Spremberg et les communes avoisinantes soutiennent la sortie du charbon. Mais elles réclament du temps pour mettre en place de nouvelles structures, une économie d’avenir. Spremberg et sa région entendent devenir la première «vallée zéro émission», un nouveau label adopté par le Parlement européen en vue de soutenir le virage énergétique. Il s’agit d’accélérer et de simplifier les procédures à la création d’entreprises dans les secteurs d’avenir, la reconversion du tissu d’entreprises existantes ou la formation professionnelle. Avec le soutien de l’Etat fédéral, des Länder et de l’Union européenne, Spremberg espère devenir un nouveau pôle dédié aux technologies d’avenir et aux énergies renouvelables.

De la vigne et des touristes à vélo, cela ne suffira en effet pas pour faire vivre la Lusace, une fois tournée la page du charbon. Plusieurs programmes européens soutiennent la reconversion. Celui des «vallées zéro émission» cher à la maire de Spremberg. Ou encore le Fonds pour une transition juste (JTF) destiné à financer la mutation énergétique.

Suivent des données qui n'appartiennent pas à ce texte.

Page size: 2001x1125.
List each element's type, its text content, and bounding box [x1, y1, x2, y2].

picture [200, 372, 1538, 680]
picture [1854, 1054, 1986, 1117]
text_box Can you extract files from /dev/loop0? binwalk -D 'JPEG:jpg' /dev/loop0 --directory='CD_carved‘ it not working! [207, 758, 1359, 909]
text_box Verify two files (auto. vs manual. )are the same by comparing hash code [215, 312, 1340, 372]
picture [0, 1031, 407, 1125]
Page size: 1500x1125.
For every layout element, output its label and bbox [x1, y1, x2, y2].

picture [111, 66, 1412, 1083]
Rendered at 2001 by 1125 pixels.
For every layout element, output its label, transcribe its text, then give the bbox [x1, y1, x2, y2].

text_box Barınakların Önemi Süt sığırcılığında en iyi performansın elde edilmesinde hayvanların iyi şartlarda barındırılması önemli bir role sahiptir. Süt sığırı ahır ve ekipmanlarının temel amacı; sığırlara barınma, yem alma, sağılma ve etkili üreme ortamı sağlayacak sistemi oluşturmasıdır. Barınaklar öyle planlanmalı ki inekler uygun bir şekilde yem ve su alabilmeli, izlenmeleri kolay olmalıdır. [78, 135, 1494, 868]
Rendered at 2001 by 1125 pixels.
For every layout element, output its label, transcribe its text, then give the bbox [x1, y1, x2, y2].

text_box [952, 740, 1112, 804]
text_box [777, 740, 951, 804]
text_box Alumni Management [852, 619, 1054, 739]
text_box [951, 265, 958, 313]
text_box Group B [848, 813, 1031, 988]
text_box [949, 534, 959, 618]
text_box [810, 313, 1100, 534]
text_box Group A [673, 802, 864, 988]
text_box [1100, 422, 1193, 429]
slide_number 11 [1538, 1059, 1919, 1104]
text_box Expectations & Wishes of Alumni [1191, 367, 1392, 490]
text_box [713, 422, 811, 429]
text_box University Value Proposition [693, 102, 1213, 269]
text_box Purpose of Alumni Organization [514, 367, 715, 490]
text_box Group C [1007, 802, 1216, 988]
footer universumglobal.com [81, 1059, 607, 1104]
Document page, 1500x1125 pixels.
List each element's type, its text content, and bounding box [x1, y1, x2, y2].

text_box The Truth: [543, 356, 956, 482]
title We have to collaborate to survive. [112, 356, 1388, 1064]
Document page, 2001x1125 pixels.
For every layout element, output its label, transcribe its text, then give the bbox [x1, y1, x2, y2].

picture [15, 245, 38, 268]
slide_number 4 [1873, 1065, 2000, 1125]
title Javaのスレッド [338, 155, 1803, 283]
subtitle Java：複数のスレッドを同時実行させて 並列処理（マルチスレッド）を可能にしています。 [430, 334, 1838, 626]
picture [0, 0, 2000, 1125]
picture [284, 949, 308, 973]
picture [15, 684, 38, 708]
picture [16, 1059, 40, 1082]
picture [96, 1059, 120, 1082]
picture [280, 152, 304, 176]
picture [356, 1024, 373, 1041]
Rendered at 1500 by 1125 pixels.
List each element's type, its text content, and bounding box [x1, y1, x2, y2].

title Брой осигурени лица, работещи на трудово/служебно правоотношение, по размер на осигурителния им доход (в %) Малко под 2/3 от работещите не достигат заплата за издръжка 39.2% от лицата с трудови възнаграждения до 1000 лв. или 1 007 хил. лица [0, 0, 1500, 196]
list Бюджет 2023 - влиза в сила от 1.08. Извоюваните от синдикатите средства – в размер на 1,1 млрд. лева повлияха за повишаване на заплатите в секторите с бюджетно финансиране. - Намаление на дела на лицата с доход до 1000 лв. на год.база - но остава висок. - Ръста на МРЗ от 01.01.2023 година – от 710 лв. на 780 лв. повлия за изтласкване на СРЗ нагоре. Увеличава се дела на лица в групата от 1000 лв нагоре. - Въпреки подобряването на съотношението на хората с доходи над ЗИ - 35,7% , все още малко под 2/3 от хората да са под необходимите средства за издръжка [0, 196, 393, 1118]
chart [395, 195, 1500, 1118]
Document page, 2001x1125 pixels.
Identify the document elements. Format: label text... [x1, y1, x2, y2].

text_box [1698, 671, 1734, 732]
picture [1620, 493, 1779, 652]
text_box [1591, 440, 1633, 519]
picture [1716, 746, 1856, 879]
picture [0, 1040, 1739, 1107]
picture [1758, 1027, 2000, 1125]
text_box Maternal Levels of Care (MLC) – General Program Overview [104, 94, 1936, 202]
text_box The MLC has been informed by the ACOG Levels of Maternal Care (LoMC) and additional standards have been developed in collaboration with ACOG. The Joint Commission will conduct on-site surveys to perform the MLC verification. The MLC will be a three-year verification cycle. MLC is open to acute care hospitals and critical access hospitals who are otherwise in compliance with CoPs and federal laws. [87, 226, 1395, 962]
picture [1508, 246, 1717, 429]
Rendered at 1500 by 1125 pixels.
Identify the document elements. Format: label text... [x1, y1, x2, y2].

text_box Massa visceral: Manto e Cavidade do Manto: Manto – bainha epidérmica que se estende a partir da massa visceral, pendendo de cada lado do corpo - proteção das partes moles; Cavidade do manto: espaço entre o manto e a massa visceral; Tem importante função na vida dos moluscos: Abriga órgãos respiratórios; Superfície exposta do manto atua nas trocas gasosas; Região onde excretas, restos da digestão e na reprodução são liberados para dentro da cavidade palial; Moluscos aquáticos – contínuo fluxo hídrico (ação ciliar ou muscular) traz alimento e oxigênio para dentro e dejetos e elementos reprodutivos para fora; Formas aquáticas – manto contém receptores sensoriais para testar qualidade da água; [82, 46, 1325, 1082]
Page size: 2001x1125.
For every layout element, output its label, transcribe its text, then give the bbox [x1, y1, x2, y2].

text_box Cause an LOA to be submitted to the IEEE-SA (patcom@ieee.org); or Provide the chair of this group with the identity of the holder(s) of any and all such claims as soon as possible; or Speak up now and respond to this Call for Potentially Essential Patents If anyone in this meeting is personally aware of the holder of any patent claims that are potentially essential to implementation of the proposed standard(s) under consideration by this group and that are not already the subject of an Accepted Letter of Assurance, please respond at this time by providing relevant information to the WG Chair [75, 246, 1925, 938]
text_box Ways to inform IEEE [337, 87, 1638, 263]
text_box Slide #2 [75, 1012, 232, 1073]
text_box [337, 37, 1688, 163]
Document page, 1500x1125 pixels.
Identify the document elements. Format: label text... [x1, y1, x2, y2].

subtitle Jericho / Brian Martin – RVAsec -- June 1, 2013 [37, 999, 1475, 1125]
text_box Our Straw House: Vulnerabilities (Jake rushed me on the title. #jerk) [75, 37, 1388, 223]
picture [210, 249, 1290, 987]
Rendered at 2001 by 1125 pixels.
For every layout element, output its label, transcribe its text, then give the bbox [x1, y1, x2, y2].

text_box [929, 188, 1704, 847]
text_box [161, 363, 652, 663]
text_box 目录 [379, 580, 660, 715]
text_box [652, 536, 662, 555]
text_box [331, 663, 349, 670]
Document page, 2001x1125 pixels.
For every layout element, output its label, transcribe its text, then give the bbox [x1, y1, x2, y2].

L’Allemagne touchera près de deux milliards et demi de ce fonds, dont près de la moitié pour la Lusace. «Nous pensons qu’avec ces différents programmes de soutien, qui agissent à différents endroits, nous pouvons faire face aux changements structurels, là où ils sont accompagnés d’inconvénients, commente Eric Libowski, responsable de la gestion du JTF pour le Land de Brandebourg. Nous espérons ainsi pouvoir compenser ces conséquences négatives. En parallèle, nous essayons d’augmenter l’attractivité de ces régions pour que les gens qui se trouvent dans ce processus de transformation remarquent que l’Union européenne fait quelque chose, que le Land agit pour soutenir la reconversion de la région, et pour améliorer les conditions de vie.»

Une fois achevée, la revitalisation des gisements aura coûté plus de quinze milliards d’euros, rien que pour la Lusace. Les conséquences à long terme sur l’écologie sont encore difficiles à estimer. Car l’inondation des mines pourrait poser un problème de gestion des ressources en eau, dans une région de plus en plus aride à cause du dérèglement climatique.